El hambre no es una condición natural de la humanidad, ni una tragedia inevitable, es el resultado de las decisiones de los gobiernos y los sistemas económicos que han optado por ignorar las desigualdades y, en ocasiones, promueven la misma pobreza.
En el mundo hay 673 millones de personas sin acceso a una alimentación adecuada y en cambio hay tres mil millonarios que controlan el 14.6% del producto interno bruto del planeta.
Por otro lado, el gasto militar está a todo lo que da, cada año se destinan 2.7 billones de dólares en armamento; ahí está Ucrania, Palestina y otros conflictos bélicos, si lo comparamos con la inversión para promover el desarrollo, la cifra no pinta bien.
A todo esto hay que añadir las crisis climáticas que azotan al mundo, en México las últimas inundaciones en Tamaulipas, Veracruz, San Luis Potosí, Puebla, Hidalgo y Querétaro destrozaron prácticamente infraestructura, escuelas y viviendas, quitándole todo a miles de pobladores y regresándolos a la pobreza; en cosa de minutos la naturaleza y la desidia por falta de previsión acabaron con los avances que se habían tenido.
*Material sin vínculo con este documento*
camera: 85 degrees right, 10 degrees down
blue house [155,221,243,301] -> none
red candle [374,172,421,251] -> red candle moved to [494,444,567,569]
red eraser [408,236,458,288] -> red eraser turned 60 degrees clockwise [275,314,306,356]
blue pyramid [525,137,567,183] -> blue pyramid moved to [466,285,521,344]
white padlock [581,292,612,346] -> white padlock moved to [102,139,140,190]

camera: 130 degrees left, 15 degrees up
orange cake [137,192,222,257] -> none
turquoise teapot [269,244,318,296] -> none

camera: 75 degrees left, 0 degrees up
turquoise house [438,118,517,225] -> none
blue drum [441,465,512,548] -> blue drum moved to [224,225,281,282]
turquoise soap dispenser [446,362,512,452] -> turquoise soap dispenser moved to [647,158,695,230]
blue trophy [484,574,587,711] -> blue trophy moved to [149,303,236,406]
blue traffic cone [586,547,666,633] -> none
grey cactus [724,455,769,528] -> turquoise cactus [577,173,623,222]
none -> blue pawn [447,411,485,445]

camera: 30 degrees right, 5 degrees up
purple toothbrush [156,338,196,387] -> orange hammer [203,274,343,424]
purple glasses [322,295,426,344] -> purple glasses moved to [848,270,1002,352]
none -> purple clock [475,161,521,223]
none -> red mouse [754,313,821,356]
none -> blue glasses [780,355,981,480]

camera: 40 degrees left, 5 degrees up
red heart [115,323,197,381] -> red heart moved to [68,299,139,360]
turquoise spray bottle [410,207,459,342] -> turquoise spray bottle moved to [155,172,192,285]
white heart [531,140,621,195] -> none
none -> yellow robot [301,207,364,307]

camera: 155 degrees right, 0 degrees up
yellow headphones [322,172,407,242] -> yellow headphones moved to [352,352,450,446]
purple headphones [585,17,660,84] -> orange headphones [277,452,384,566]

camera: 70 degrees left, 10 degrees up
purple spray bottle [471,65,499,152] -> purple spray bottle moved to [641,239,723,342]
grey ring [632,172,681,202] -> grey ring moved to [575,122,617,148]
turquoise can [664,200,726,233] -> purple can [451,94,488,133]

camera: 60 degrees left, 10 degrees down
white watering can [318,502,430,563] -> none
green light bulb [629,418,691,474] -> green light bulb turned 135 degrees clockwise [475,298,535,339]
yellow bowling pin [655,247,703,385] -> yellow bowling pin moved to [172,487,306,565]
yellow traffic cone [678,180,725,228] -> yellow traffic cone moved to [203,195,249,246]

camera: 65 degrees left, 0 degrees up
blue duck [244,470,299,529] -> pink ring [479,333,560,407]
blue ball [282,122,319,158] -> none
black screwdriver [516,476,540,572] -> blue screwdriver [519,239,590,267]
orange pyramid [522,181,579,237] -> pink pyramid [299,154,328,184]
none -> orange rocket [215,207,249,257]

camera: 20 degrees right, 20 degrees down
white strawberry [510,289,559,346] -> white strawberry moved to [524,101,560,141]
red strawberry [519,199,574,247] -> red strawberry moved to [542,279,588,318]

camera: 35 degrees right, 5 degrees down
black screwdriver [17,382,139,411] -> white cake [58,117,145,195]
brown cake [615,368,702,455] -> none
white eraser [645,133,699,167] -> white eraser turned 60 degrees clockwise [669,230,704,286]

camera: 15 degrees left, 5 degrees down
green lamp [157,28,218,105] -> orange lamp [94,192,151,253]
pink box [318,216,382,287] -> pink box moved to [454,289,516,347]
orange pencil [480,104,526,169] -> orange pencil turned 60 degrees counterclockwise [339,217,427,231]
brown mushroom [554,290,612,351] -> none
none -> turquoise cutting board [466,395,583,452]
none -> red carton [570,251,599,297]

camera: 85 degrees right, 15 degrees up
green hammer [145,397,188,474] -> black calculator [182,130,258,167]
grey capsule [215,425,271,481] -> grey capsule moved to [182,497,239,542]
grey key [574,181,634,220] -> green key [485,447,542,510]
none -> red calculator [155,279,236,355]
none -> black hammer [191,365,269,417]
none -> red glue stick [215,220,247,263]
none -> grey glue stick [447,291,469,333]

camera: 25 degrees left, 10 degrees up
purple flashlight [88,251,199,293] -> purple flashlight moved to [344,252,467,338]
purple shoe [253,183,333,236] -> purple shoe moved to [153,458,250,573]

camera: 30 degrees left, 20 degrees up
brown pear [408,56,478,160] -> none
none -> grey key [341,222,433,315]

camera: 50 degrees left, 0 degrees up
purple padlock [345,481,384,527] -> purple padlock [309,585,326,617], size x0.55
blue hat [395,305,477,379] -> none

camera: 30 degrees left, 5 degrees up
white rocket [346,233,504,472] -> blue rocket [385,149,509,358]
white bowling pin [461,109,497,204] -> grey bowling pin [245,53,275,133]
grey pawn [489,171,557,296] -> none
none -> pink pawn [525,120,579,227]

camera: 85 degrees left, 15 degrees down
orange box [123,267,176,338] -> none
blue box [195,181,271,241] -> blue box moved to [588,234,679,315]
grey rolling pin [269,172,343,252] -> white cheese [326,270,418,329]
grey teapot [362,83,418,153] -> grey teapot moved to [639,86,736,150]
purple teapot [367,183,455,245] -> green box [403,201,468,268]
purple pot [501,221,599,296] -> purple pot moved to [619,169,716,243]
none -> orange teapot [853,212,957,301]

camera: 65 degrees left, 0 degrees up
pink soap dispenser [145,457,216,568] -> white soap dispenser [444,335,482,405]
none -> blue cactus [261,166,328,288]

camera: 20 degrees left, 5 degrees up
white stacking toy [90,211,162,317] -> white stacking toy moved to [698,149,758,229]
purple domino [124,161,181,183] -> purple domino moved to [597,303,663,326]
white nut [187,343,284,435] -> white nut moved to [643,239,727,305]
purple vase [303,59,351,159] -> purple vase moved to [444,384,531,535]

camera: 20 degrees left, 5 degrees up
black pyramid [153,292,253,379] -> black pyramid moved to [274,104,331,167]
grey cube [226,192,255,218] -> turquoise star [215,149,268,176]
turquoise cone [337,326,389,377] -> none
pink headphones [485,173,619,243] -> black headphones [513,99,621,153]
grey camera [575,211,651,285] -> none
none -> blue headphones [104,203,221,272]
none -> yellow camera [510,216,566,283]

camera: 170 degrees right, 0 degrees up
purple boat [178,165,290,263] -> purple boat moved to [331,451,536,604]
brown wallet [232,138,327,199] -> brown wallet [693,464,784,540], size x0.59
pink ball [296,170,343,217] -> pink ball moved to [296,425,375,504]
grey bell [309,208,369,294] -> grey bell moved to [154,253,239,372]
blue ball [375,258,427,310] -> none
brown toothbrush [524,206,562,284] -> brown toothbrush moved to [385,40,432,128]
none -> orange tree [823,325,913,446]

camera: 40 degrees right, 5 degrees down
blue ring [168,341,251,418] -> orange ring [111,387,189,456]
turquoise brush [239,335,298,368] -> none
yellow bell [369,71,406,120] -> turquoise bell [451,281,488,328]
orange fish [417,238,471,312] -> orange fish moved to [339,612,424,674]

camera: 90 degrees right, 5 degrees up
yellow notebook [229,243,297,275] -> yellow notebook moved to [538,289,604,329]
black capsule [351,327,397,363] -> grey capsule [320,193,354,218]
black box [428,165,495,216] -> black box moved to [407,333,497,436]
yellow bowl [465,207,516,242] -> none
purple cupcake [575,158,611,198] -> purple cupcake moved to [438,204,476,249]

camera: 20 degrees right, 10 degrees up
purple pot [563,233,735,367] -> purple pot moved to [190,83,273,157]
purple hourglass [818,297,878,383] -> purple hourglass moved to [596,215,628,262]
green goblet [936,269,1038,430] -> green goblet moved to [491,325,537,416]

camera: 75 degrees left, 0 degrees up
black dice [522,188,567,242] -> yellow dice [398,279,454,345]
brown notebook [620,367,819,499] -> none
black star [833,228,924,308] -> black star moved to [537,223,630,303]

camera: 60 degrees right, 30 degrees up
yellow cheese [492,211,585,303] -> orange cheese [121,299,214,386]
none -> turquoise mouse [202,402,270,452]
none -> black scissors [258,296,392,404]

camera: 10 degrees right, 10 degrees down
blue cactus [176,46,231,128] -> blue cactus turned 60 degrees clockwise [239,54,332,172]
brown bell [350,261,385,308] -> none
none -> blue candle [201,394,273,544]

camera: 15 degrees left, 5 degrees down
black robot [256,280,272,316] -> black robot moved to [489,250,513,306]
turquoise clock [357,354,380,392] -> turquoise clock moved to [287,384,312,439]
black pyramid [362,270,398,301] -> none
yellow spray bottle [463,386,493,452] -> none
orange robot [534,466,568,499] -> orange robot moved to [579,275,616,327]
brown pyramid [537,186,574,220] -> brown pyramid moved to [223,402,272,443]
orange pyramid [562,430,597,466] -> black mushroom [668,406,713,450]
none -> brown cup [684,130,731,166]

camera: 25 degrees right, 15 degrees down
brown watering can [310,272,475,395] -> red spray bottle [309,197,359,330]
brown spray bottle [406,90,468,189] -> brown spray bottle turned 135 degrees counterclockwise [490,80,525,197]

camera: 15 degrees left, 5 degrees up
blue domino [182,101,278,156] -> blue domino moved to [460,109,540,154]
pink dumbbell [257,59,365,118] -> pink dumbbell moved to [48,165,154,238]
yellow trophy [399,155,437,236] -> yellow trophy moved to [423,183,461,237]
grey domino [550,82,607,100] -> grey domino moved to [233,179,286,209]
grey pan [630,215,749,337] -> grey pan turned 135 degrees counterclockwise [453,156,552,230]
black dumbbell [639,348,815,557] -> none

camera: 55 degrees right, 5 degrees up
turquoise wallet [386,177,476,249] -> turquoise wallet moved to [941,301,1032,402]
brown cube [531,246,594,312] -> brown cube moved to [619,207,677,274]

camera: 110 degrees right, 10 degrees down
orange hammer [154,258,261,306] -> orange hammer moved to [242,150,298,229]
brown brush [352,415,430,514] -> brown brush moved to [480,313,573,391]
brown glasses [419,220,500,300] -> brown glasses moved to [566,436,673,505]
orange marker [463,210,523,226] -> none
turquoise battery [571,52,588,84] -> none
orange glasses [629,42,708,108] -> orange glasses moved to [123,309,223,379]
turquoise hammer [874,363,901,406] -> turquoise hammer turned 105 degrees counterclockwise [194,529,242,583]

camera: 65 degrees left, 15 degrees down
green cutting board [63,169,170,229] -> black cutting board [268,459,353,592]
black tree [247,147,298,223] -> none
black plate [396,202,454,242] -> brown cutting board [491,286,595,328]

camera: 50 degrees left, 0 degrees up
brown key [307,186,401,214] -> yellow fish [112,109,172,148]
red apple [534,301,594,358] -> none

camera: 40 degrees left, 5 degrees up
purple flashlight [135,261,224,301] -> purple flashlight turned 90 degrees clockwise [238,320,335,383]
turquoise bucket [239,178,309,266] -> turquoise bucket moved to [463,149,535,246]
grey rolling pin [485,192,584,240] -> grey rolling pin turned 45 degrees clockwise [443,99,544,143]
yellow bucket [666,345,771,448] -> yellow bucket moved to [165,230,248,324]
Esto nos obliga a reforzar los esfuerzos, es fundamental generar empleos, incluir a los pobres en el presupuesto público y, desde luego, que los ricos paguen sus impuestos, pero no con una reforma fiscal que grave los refrescos, sino con una reforma que sea distributiva de la riqueza con políticas que reduzcan la desigualdad y garanticen el derecho a una alimentación adecuada. Por eso los cambios son urgentes y son posibles, si la humanidad ha creado el veneno del hambre contra sí mismo, también debe ser capaz de producir el antídoto y rescatar a la gente de la pobreza, sobre todo ahora que el cambio climático destruye lo que durante años hemos construído.